**PASSAGE SHOWN:**

⁂

House debates

Monday, 21 June 2010

Financial Sector Legislation Amendment (Prudential Refinements and Other Measures) Bill 2010

Second Reading

5:12 pm

Photo of Luke HartsuykerLuke Hartsuyker (Cowper, National Party, Deputy Manager of Opposition Business in the House) Share this | Hansard source

I welcome the opportunity to speak on the Financial Sector Legislation Amendment (Prudential Refinements and Other Measures) Bill 2010. This legislation is supported by the opposition. The exposure draft consultation process allowed Treasury to address small technical concerns, and the legislation is now broadly supported by stakeholders in the financial services sector. The bill amends a number of acts to improve Australia’s prudential framework by introducing a number of small measures that will improve the ability of the Australian Prudential Regulation Authority to manage Australia’s financial institutions during a crisis.

As the Minister for Financial Services, Superannuation and Corporate Law mentioned in his second reading speech, the bill contains five main areas of amendments. Firstly, the legislation will strengthen APRA’s powers to prevent prudential concerns from arising. This will be undertaken by an expansion of APRA’s preventative and correctional powers. For instance, APRA will be able to set criteria for granting authorisation to carry on business as an authorised deposit-taking institution, insurer or authorised non-operating holding company of an ADI or insurer. APRA will revoke an authorisation if the institution fails to meet these criteria. APRA may also set prudential standards in respect of corporate groups or parts of corporate groups under the Insurance Act and may set standards excluding assets from being ‘assets in Australia’ for the purposes of the Insurance Act. Importantly, APRA’s ability to give directions are expanded, clarifying that APRA is able to issue directions relating to foreign ADIs and making it an offence for an insurance company to fail to comply with a direction. These measures will allow APRA to react quicker to changes in the market by setting criteria under which prudentially regulated institutions operate and enhancing the ability of APRA to give directions to those institutions.

⁂

**TASKS:**
- a) From the Hansard debate excerpt, restate word for word the passage starting at "I welcome the" and ending at "during a crisis.".
- b) According to the Hansard debate excerpt, how many main areas of amendments does the bill contain?
The material that comes next has no connection to the Hansard debate excerpt.

**GIVEN DATA:**

⁂

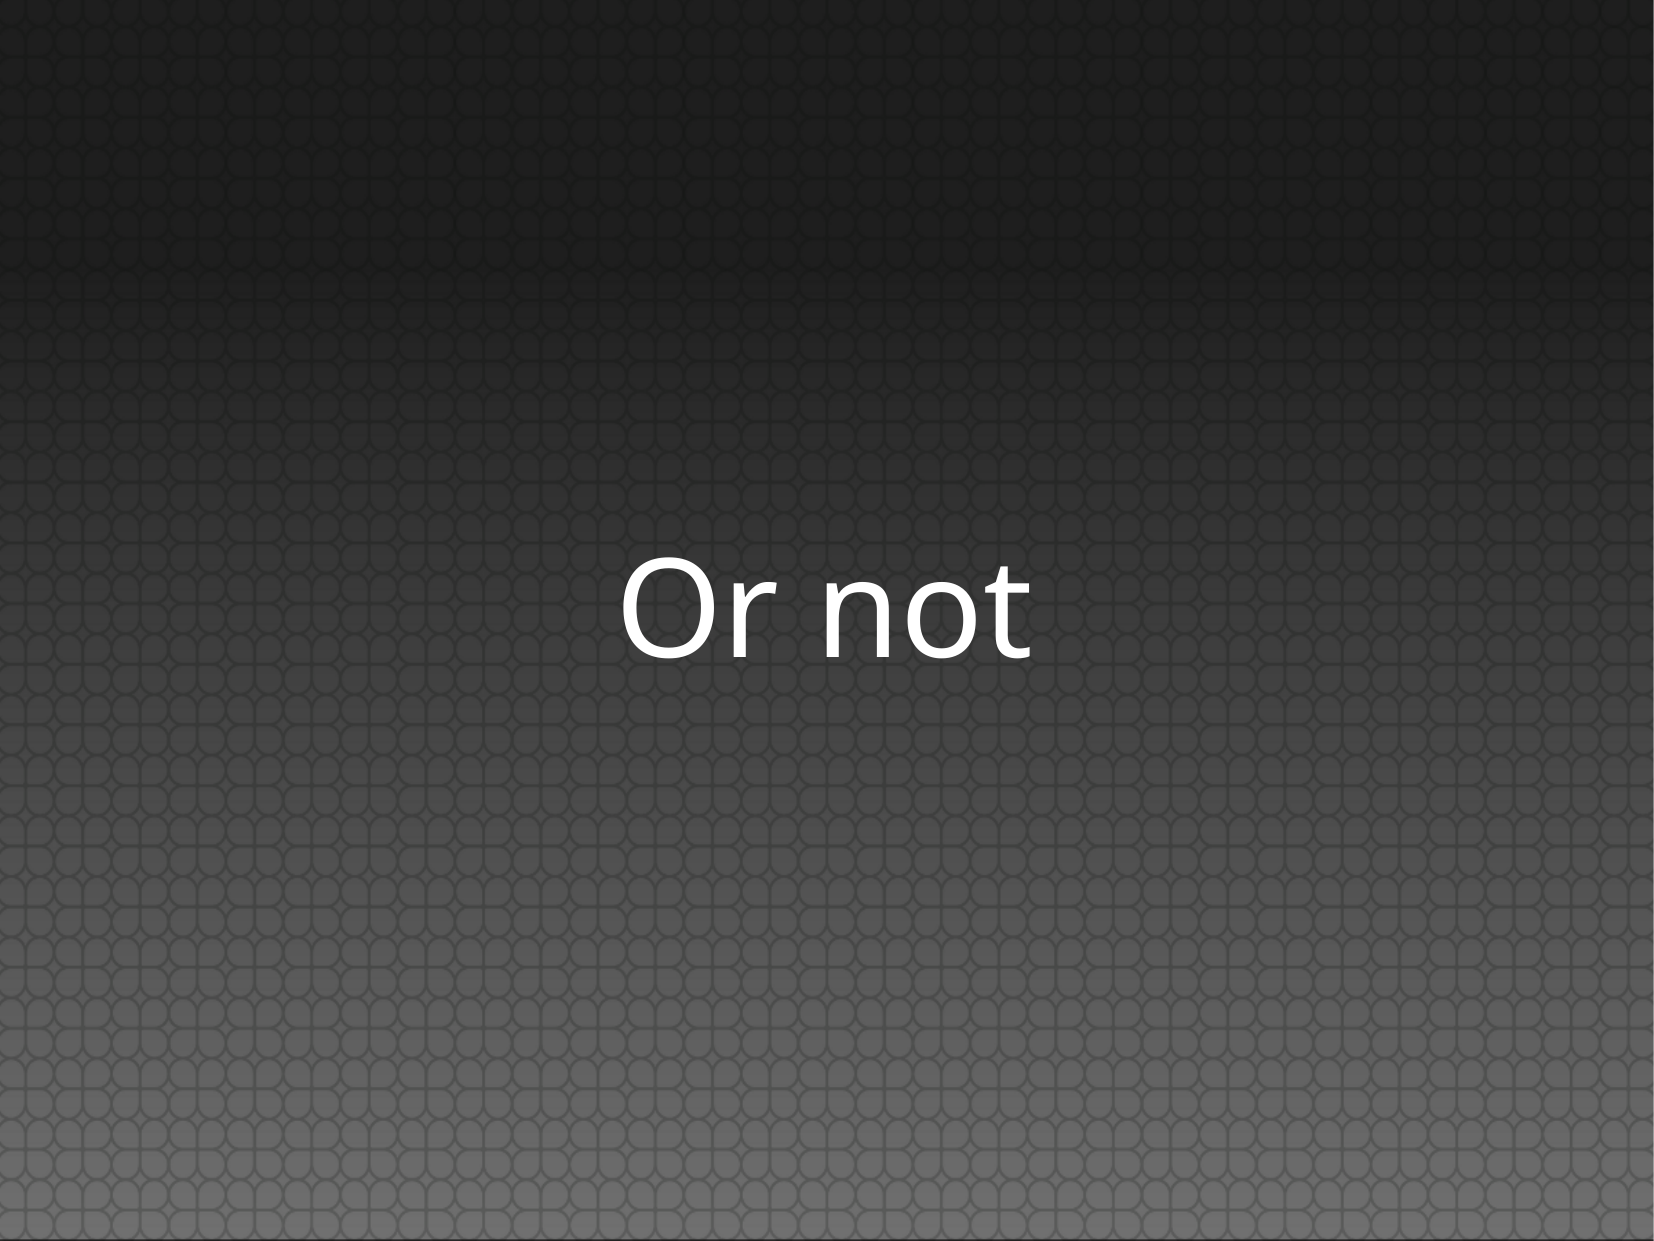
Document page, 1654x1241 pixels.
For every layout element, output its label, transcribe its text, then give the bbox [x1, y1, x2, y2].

⁂

**THE RESPONSES:**
- a)
I welcome the opportunity to speak on the Financial Sector Legislation Amendment (Prudential Refinements and Other Measures) Bill 2010. This legislation is supported by the opposition. The exposure draft consultation process allowed Treasury to address small technical concerns, and the legislation is now broadly supported by stakeholders in the financial services sector. The bill amends a number of acts to improve Australia’s prudential framework by introducing a number of small measures that will improve the ability of the Australian Prudential Regulation Authority to manage Australia’s financial institutions during a crisis.

- b) Five.